What do you want this church to be known for? Sturdy faith? Deep love? How about lively hope? The kind of hope that stands up for the fallen. Do you want to be a country club for the well-to-do or a haven of hope for the ne’er-do-wells? Mission trips and local missions work ought to be a hallmark of this church, as well as sacrificial giving to mission causes. Habitat builds, church builders’ trips, mercy missions to the Valley and the border. If faith deals mainly with the mind and love with the heart, hope lives off the will—the will to please God and to be obedient to Christ. Do you have the will to follow Christ more fully, even if means sacrifice?

The Christian life is a lively path of hope. It is not waiting passively for a future in heaven; it is getting a vision of that future so fixed inside of you that you cannot stand by passively and wait for it without bearing witness to it. When God puts a dream in your heart, even if that dream is delayed and requires great patience for the time being, you can act upon it now. You can bear witness to what you believe God is doing in your life and in the world by living into that dream now. Just because we are not in heaven yet does not mean we should accept conditions of life now that are unacceptable to God.

If you are looking for a way to strengthen your discipleship, increase the virtue of hope by getting outside of yourself and serving. If you don’t know how, you can enroll in a course called “Serving by God’s Design,” which begins this Wednesday night. There are about 33 local missions opportunities we support that can use your help. Get involved in what God is doing in the world. There is no place God is not at work already; but there are many places where God is waiting for Christians to join the work.
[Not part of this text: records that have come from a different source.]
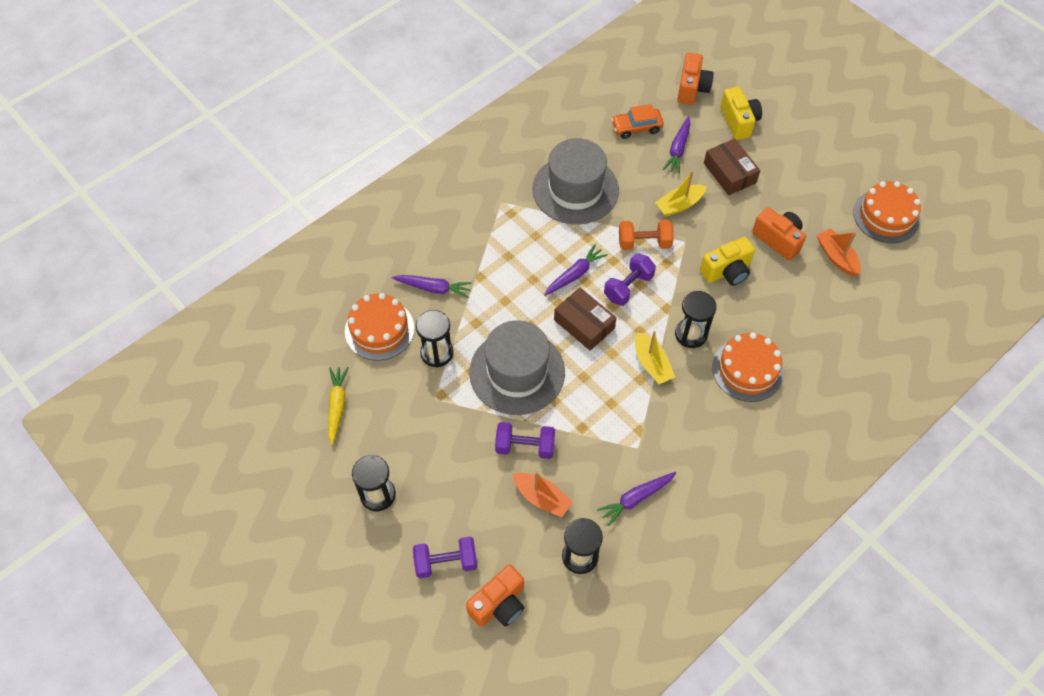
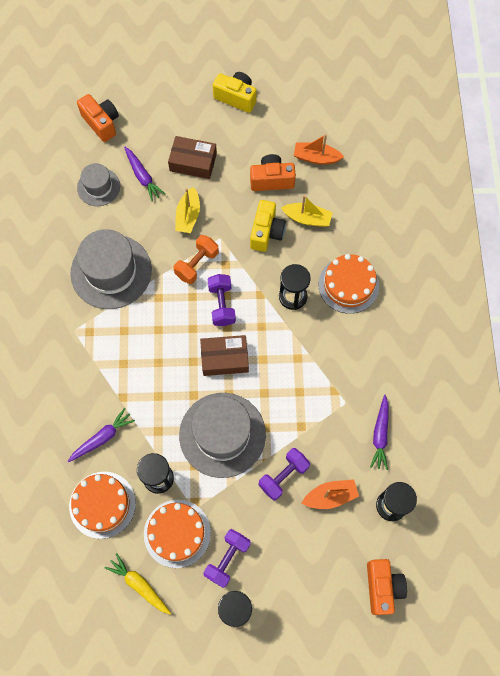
camera: 50 degrees left, 10 degrees up
purple dumbbell [413,537,477,578] -> purple dumbbell moved to [203,529,251,588]
purple carrot [544,244,608,296] -> none
orange car [611,104,664,139] -> grey hat [77,163,120,206]
yellow boat [635,331,675,384] -> yellow boat moved to [281,195,333,227]
yellow camera [720,87,762,140] -> yellow camera moved to [213,72,257,113]
orange cake [853,181,921,243] -> orange cake moved to [144,500,211,568]

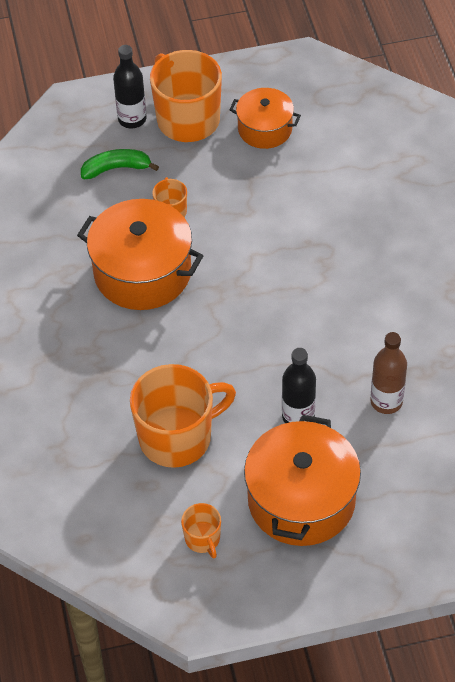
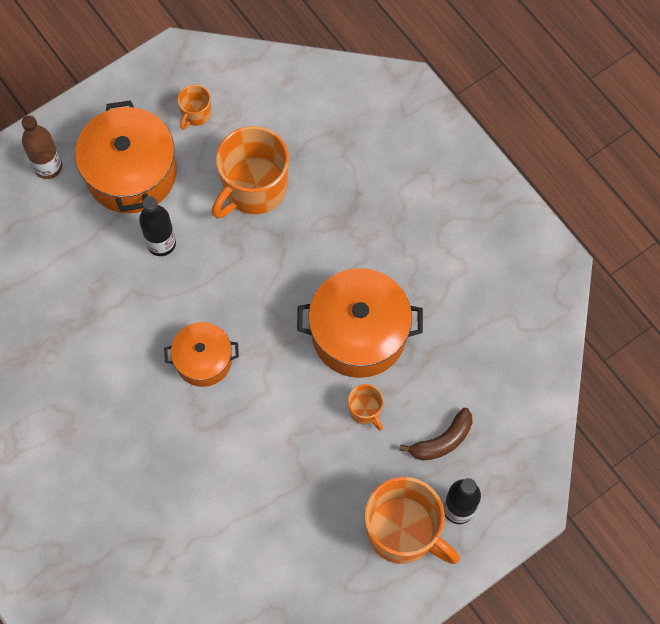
camera: 155 degrees right, 15 degrees up
green banana [81,149,159,179] -> brown banana [399,408,472,461]
orange mug [181,503,221,558] -> orange mug turned 105 degrees counterclockwise [178,85,211,130]
orange pot [229,88,301,149] -> orange pot moved to [164,322,239,387]
brown bottle [370,332,407,414] -> brown bottle moved to [22,115,62,179]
A year ago last week I was in Indianapolis for a meeting of the grantee churches of the Lilly Endowment pastoral residency programs. Our coordinator, David Wood, is also the pastor of an American Baptist church in Maine. His cell phone rang. It was a young woman in his church calling. Becky was standing at the spot in the road where her husband had been hit by a car and killed while riding a snowmobile. The shock was felt all through the church and the town, and hopelessness threatened. Becky and Tracy were a popular couple, full of life and love. The loss was more than they thought they could bear. One year later, though, David told us at the same meeting what hope God had wrought in the wake of that death and grief. Becky and two friends were taking a snowmobile trip on the same tracks that Tracy had followed a year earlier to his death. This time it was a lively path of hope. She was composing a letter to the driver of the car, pledging her forgiveness and offering him her prayers. In the meantime, something had happened in the church. For anything to have happened in that church, David said, was significant, because it had resolutely resisted any change in a generation or more. Tracy’s loss moved the people to act in hope. They pledged so much money in his memory that they completely remodeled the sanctuary, and God has brought new life to the church.

Hope is contagious. So is hopelessness. If the passion of the Christ ignites a passion in Christians, one way we will know is by the hope that bubbles up in the hearts and brims on the faces of disciples that causes them to bear witness in hopeless places. Do you need to add a measure of hope to your faith and love?